Un jeu dangereux Plutôt que d'accepter la position de Djibouti, les experts en politique étrangère ont cherché à attiser les tensions, accusant Djibouti d'être pro-Houthi et pro-Chine. Espérant trouver un partenaire plus fiable, nombreux sont ceux qui proposent que les États-Unis reconnaissent le Somaliland et collaborent avec lui.

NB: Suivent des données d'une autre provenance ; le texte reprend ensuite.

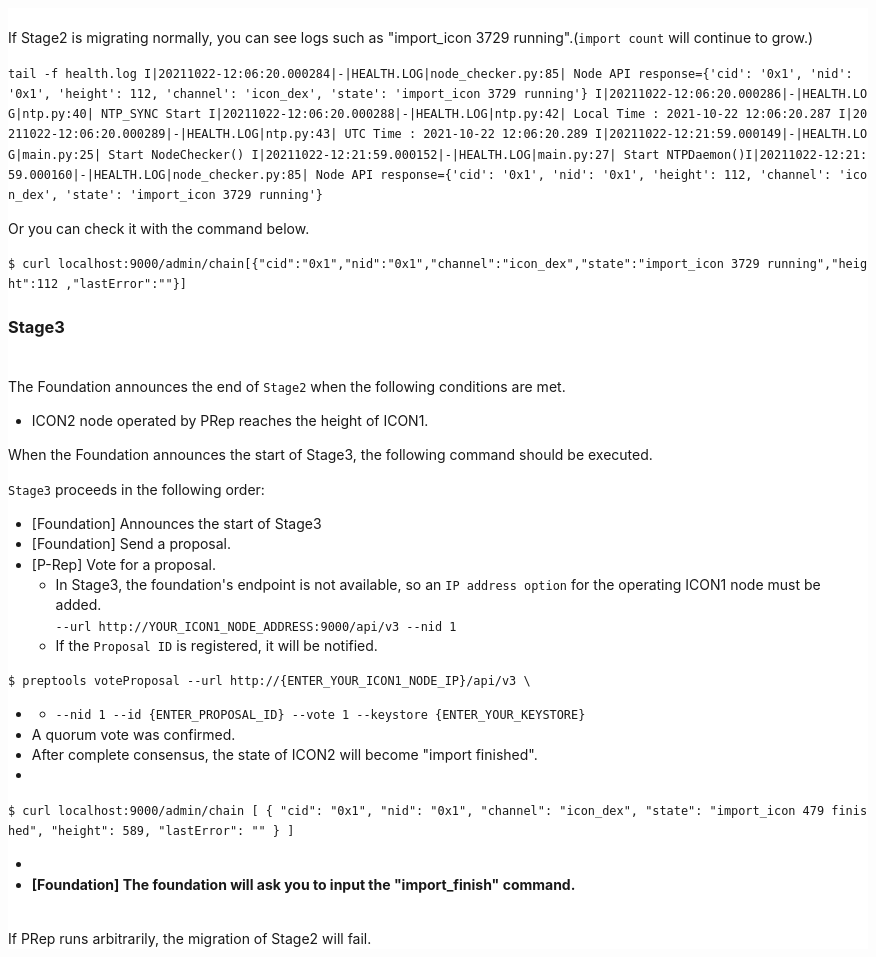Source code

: &#x20;

\
If Stage2 is migrating normally, you can see logs such as "import\_icon 3729 running".(`import count` will continue to grow.)

`tail -f health.log I|20211022-12:06:20.000284|-|HEALTH.LOG|node_checker.py:85| Node API response={'cid': '0x1', 'nid': '0x1', 'height': 112, 'channel': 'icon_dex', 'state': 'import_icon 3729 running'} I|20211022-12:06:20.000286|-|HEALTH.LOG|ntp.py:40| NTP_SYNC Start I|20211022-12:06:20.000288|-|HEALTH.LOG|ntp.py:42| Local Time : 2021-10-22 12:06:20.287 I|20211022-12:06:20.000289|-|HEALTH.LOG|ntp.py:43| UTC Time : 2021-10-22 12:06:20.289 I|20211022-12:21:59.000149|-|HEALTH.LOG|main.py:25| Start NodeChecker() I|20211022-12:21:59.000152|-|HEALTH.LOG|main.py:27| Start NTPDaemon()I|20211022-12:21:59.000160|-|HEALTH.LOG|node_checker.py:85| Node API response={'cid': '0x1', 'nid': '0x1', 'height': 112, 'channel': 'icon_dex', 'state': 'import_icon 3729 running'}`

&#x20;

Or you can check it with the command below.

`$ curl localhost:9000/admin/chain[{"cid":"0x1","nid":"0x1","channel":"icon_dex","state":"import_icon 3729 running","height":112 ,"lastError":""}]`

### Stage3 <a href="stage3" id="stage3"></a>

\
The Foundation announces the end of `Stage2` when the following conditions are met.

* ICON2 node operated by PRep reaches the height of ICON1.

When the Foundation announces the start of Stage3, the following command should be executed.

`Stage3` proceeds in the following order:

* \[Foundation] Announces the start of Stage3
* \[Foundation] Send a proposal.
* \[P-Rep] Vote for a proposal.
  * In Stage3, the foundation's endpoint is not available, so an `IP address option` for the operating ICON1 node must be added.\
    `--url http://YOUR_ICON1_NODE_ADDRESS:9000/api/v3 --nid 1`
  * If the `Proposal ID` is registered, it will be notified.

`$ preptools voteProposal --url http://{ENTER_YOUR_ICON1_NODE_IP}/api/v3 \`

*
  * `--nid 1 --id {ENTER_PROPOSAL_ID} --vote 1 --keystore {ENTER_YOUR_KEYSTORE}`
* A quorum vote was confirmed.
* After complete consensus, the state of ICON2 will become "import finished".
*

`$ curl localhost:9000/admin/chain [ { "cid": "0x1", "nid": "0x1", "channel": "icon_dex", "state": "import_icon 479 finished", "height": 589, "lastError": "" } ]`

*
* **\[Foundation] The foundation will ask you to input the "import\_finish" command.**

\
If PRep runs arbitrarily, the migration of Stage2 will fail.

Somaliland est un État non reconnu qui a proclamé son indépendance de la Somalie en 1991. Proche du Yémen et de la Somalie voisine, le Somaliland semble offrir tout ce que Djibouti a à offrir, sans conditions. Le Projet 2025 recommande « la reconnaissance du statut d'État du Somaliland comme protection contre la détérioration de la position des États-Unis à Djibouti ». Mais reconnaître le Somaliland n'apporterait pas la sécurité espérée par l'Amérique. La Corne de l'Afrique présente un équilibre des pouvoirs fragile, les tensions entre l'Éthiopie et la Somalie n'ayant été résolues que récemment . La reconnaissance américaine du Somaliland menacerait cette paix fragile. De plus, bien que le Somaliland soit bien plus stable que la Somalie, des guerres de clans sévissent dans sa région orientale depuis deux ans. Enfin, les relations dans la région sont souvent fluctuantes. Si la Chine soutient l'unité somalienne, la situation pourrait changer si le Somaliland était reconnu par davantage de pays. La Chine étant le principal investisseur en Afrique, le Somaliland pourrait vouloir collaborer avec elle.
Au final, l'Amérique pourrait se retrouver avec une Corne de l'Afrique plus instable. Coopérer et désamorcer la situation Djibouti représente une opportunité rare pour les États-Unis. C'est le seul pays à abriter des bases militaires américaines et chinoises à quelques kilomètres l'une de l'autre. Si les deux pays sont largement adversaires, leur objectif premier à Djibouti est le même : sécuriser le trafic maritime. Rappelons que ce sont les États-Unis qui ont été les premiers à solliciter l'aide de la Chine pour lutter contre la piraterie dans la Corne de l'Afrique. L'ouverture d'une base par la Chine a été considérée comme une avancée, car on craignait que cela n'entraîne l'installation de nouvelles bases en Afrique, ce qui n'a pas encore eu lieu. Les États-Unis comptent aujourd'hui une quarantaine de bases sur le continent. Plutôt que de créer des tensions, les États-Unis devraient privilégier la coopération avec la Chine.
Cela impliquera de respecter la neutralité de Djibouti, qui interdit aux États-Unis d'attaquer les Houthis depuis son territoire. Malgré de nombreux points de désaccord entre les États-Unis et la Chine, garantir la continuité des échanges commerciaux est une priorité commune aux deux pays.